[Raw data]

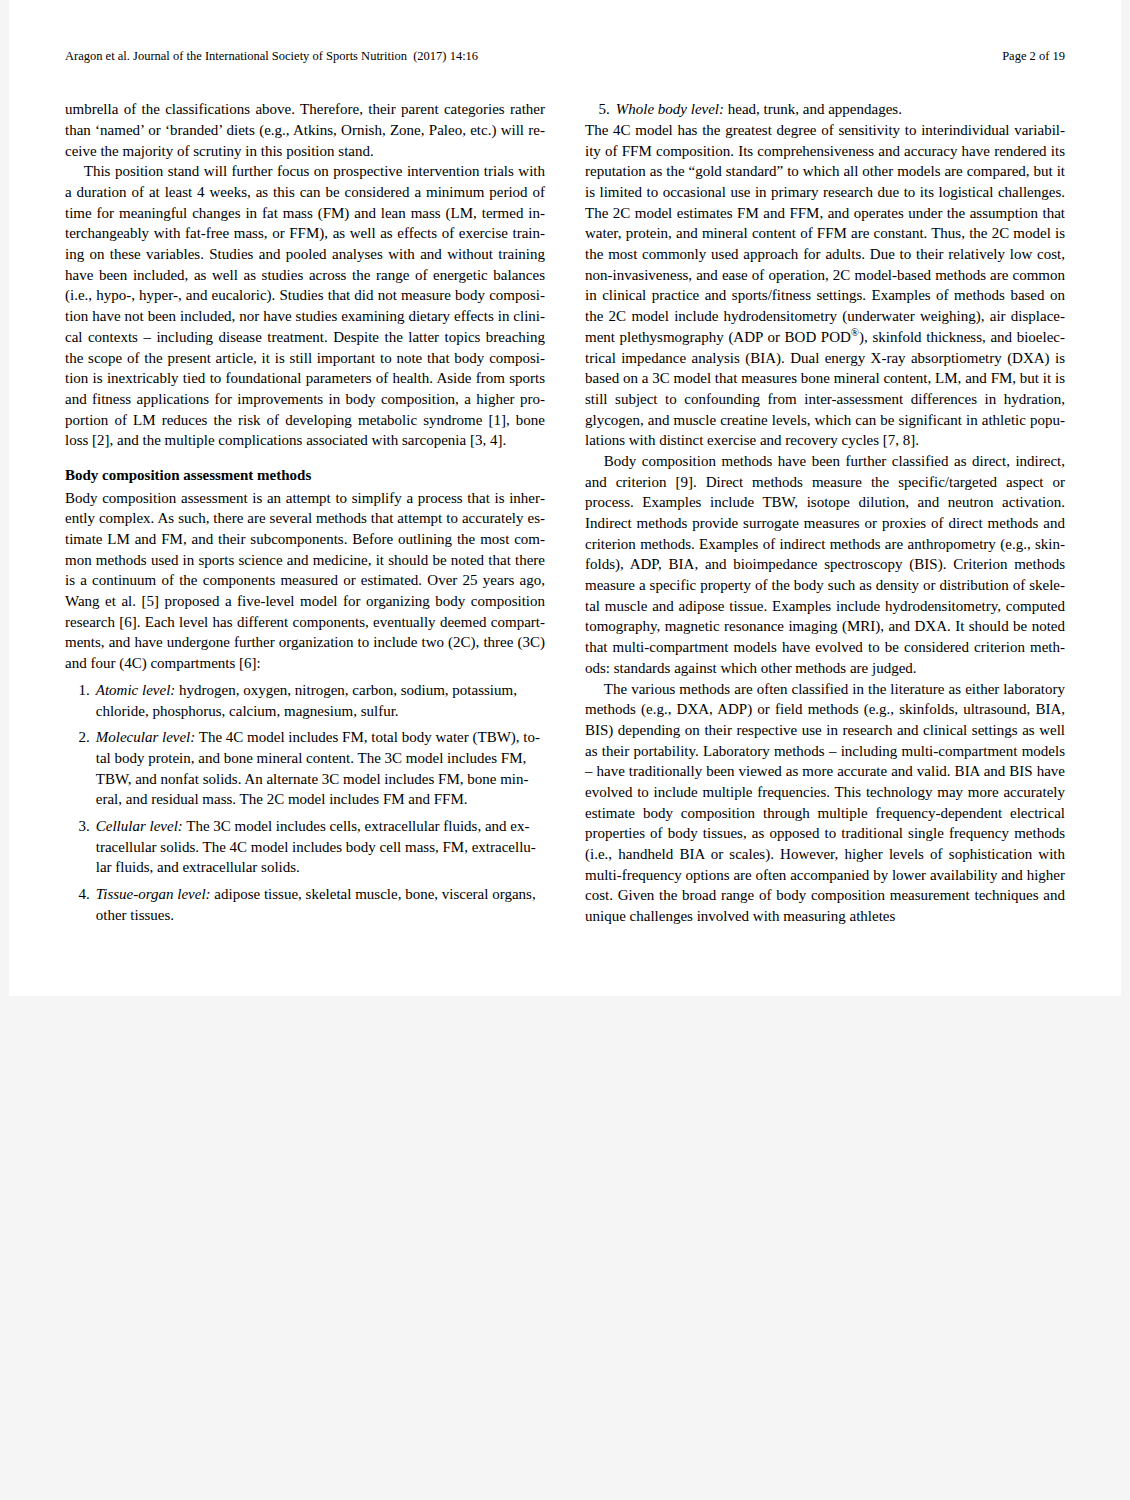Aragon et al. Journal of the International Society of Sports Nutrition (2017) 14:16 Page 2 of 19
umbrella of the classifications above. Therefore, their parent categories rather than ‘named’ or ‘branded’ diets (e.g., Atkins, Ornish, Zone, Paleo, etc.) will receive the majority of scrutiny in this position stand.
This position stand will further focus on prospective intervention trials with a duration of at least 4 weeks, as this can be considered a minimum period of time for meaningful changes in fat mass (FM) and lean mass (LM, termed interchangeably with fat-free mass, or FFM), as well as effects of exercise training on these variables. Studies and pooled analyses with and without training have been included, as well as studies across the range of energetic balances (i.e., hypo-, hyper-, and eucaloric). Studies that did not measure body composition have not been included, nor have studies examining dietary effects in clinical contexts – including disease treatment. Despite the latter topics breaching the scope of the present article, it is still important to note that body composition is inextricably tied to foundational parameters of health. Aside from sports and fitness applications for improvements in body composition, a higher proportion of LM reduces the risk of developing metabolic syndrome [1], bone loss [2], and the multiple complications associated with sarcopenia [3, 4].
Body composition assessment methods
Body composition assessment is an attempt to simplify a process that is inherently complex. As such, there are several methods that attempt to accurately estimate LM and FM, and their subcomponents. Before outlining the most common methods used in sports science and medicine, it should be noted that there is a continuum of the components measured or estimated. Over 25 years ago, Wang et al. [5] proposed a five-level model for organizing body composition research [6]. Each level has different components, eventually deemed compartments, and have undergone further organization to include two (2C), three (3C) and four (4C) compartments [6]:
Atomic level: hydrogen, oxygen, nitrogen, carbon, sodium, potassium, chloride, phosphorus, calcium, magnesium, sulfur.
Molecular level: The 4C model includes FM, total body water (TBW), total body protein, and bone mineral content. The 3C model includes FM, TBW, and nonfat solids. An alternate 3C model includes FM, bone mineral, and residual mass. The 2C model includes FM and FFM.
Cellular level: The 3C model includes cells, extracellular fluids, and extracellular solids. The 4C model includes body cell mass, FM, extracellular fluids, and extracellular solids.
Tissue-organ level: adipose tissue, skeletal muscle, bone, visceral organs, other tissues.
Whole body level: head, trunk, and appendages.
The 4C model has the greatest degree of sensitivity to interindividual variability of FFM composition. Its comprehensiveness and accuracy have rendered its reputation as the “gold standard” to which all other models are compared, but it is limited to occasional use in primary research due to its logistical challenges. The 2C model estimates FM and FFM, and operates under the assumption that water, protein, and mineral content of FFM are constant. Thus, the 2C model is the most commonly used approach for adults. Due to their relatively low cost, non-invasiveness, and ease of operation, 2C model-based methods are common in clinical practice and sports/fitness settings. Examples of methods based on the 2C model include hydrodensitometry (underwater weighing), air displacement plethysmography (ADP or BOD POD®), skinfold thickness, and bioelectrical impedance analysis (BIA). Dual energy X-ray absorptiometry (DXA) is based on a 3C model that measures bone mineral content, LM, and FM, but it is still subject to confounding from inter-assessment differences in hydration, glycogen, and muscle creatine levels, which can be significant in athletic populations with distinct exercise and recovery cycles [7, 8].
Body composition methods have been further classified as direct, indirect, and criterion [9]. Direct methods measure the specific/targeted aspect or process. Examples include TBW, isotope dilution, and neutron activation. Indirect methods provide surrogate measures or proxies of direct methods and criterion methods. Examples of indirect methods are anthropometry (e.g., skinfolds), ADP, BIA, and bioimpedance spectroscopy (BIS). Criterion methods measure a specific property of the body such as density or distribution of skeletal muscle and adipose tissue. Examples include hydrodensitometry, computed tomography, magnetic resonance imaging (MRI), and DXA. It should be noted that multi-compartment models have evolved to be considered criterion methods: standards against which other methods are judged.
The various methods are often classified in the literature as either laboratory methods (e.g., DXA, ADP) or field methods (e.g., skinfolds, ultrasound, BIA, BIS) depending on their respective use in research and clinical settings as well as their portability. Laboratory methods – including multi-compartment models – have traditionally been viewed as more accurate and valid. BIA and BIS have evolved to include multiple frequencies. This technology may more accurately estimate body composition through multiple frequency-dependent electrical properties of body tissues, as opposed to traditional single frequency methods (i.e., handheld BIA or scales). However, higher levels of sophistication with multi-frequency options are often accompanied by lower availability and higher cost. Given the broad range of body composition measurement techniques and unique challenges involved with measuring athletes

[/Raw data]

• [Prompt] Exactly the lines above from the one with "calcium, magnesium, sulfur." to the one with "Molecular level: The", both included, are to be quoted; leave the rest out.

• [Answer]
Atomic level: hydrogen, oxygen, nitrogen, carbon, sodium, potassium, chloride, phosphorus, calcium, magnesium, sulfur.
Molecular level: The 4C model includes FM, total body water (TBW), total body protein, and bone mineral content. The 3C model includes FM, TBW, and nonfat solids. An alternate 3C model includes FM, bone mineral, and residual mass. The 2C model includes FM and FFM.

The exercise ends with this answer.